2. The method for self-supervising monocular depth estimation combined with space-time enhancement luminosity loss of claim 1 wherein the calculation of avoiding pixel participation luminosity errors of a moving object by using an omnidirectional automatic mask is specifically:

predicting the initial depth and the initial pose of a target frame through a pre-training network, and generating an initial reconstruction map;

adding an interference item to the initial pose, and obtaining a plurality of assumed reconstructed frames by utilizing space transformation; generating a plurality of luminosity error maps by using the hypothesized reconstructed frame and combining luminosity of the target frame, and obtaining a plurality of binarization masks by using the plurality of luminosity error maps;

and selecting a minimum value from the plurality of binarized masks as a final mask.

3. The method of self-supervising monocular depth estimation combining spatio-temporal enhancement luminosity losses of claim 2 wherein the interference term is a translational disturbance term comprising: [ t ] _max ,0,0]、[-t _max ,0,0]、[0,0,t _max ]And [0, -t _max ]Wherein t is _max Representing the maximum value in the initialized translation vector.
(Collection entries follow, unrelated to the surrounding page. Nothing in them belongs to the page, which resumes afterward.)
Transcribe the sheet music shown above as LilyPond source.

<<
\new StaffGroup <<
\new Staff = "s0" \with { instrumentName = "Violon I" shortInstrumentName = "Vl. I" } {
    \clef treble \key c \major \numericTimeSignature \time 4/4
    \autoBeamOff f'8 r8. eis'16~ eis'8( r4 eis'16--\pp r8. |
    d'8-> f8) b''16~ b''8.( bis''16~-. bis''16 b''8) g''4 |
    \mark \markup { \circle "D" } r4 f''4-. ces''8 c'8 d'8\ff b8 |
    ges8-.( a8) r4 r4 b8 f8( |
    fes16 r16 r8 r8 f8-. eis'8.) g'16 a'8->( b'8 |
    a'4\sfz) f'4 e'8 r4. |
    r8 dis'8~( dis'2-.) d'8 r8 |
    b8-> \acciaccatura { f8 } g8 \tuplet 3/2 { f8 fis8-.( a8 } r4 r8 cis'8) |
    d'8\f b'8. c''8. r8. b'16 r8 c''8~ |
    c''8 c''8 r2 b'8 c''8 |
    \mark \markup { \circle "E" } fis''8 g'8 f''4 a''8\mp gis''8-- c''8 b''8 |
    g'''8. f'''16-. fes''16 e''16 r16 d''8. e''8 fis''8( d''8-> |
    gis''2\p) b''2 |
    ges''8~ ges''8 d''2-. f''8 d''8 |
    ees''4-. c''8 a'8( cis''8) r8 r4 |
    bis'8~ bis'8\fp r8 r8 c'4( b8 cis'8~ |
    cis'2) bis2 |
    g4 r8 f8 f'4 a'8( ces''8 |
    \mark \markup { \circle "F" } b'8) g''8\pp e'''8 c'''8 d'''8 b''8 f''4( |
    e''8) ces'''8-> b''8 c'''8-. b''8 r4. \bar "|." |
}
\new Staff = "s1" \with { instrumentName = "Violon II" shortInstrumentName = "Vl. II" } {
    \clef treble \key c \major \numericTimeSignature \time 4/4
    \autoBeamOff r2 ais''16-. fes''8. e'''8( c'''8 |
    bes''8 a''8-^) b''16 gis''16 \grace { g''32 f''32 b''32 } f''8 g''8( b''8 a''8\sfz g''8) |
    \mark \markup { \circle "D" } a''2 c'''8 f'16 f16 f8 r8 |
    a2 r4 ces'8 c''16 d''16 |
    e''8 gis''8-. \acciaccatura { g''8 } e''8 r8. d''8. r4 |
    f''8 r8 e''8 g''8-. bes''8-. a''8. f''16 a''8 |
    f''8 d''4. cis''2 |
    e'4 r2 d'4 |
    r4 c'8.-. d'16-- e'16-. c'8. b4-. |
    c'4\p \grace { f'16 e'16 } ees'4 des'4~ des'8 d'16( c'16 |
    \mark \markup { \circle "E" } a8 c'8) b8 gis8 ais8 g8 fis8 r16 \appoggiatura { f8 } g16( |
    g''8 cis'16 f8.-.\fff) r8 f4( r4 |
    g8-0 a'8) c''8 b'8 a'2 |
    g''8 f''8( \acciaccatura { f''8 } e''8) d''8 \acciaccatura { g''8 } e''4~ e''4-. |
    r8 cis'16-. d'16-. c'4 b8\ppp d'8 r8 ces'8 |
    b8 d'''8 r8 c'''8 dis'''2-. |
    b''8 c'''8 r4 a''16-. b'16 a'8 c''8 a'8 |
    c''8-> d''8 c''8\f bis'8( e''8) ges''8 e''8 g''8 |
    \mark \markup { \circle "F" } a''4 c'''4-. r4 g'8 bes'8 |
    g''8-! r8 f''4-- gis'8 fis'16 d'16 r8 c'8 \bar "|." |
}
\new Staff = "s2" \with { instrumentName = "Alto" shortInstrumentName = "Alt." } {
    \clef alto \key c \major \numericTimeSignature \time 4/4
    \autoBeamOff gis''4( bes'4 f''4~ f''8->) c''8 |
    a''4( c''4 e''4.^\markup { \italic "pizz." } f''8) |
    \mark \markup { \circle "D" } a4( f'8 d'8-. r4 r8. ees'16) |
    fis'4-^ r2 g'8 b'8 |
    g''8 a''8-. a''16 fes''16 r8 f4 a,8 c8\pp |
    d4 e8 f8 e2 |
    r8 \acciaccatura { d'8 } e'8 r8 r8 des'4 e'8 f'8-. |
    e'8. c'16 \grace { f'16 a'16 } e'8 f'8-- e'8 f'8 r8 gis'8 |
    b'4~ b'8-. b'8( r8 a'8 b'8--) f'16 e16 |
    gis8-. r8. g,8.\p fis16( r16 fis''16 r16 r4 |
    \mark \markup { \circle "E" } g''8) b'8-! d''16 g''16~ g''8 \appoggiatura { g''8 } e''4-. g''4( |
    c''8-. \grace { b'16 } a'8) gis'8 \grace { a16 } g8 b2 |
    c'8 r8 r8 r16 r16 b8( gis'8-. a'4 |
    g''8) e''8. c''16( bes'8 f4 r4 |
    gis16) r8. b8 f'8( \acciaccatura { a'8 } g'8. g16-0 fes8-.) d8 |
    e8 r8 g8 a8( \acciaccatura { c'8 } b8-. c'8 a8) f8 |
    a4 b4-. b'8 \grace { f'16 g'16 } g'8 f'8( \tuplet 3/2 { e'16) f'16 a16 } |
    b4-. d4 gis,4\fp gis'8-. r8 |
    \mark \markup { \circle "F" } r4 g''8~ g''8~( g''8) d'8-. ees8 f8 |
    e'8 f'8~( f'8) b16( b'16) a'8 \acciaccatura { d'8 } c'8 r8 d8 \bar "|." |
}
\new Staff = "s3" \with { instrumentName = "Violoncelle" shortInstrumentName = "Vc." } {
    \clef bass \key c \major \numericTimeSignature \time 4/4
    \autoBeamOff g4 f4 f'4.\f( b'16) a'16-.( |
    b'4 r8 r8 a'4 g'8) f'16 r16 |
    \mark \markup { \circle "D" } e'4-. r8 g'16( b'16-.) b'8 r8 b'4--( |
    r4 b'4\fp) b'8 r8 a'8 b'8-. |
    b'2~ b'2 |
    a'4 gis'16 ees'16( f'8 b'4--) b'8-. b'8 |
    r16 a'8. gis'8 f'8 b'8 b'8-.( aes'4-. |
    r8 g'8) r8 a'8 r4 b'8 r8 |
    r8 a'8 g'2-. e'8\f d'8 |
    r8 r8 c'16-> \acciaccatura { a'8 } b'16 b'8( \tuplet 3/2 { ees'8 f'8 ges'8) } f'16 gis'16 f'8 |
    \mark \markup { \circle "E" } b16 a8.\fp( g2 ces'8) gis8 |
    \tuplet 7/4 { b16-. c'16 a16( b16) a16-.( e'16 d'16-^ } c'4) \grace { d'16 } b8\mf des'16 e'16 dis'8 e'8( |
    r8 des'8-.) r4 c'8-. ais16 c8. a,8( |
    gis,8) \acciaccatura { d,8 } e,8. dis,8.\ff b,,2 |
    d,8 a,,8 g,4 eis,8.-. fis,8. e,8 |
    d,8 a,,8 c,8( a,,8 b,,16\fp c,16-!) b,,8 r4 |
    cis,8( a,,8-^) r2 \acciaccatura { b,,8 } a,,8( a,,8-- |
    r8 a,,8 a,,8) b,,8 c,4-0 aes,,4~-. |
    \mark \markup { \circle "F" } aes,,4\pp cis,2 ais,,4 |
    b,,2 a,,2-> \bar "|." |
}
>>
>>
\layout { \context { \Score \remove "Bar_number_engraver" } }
4. A self-supervising monocular depth estimation device incorporating space-time enhancement luminosity loss, comprising:

the acquisition module is used for acquiring a plurality of adjacent frame images in the image sequence;

the estimation module is used for inputting the image into a trained deep learning network to obtain depth information and pose information; the luminosity loss information of the deep learning network is obtained based on a space transformation model of a depth perception pixel corresponding relation module, and pixels of a moving object are prevented from participating in luminosity error calculation by using an omnidirectional automatic mask module; the depth perception pixel correspondence module comprises:

the first construction unit is used for carrying out space transformation on the remote area by utilizing a homography matrix and constructing a first reconstruction map;

wherein the remote area treats the remote area as an infinitely distant plane;

a second construction unit for performing spatial transformation using the base matrix and constructing a second reconstruction map;

and the luminosity loss information acquisition unit is used for solving a luminosity error graph based on the first reconstruction graph and a luminosity error graph based on the second reconstruction graph through the corresponding relation of the two pixels, and then selecting the minimum value pixel by pixel to obtain final luminosity loss information.

5. The self-supervising monocular depth estimation apparatus incorporating spatio-temporal enhancement luminosity losses of claim 4 wherein the omnidirectional automatic masking module includes:

the initial reconstruction map generating unit is used for predicting the initial depth and the initial pose of the target frame through the pre-training network and generating an initial reconstruction map;

the binarization mask generating unit is used for adding an interference item to the initial pose and obtaining a plurality of assumed reconstruction frames by utilizing space transformation; generating a plurality of luminosity error maps by combining the luminosity of the target frame by using the hypothesized reconstructed frame, and obtaining a plurality of binarized masks by using the plurality of luminosity error maps

And the mask selecting unit is used for selecting the minimum value from the plurality of binarized masks as a final mask.

6. The self-supervising monocular depth estimation apparatus incorporating spatio-temporal enhancement luminosity losses of claim 5 wherein the interference term is a translational disturbance term comprising: [ t ] _max ,0,0]、[-t _max ,0,0]、[0,0,t _max ]And [0, -t _max ]Wherein t is _max Representing the maximum value in the initialized translation vector.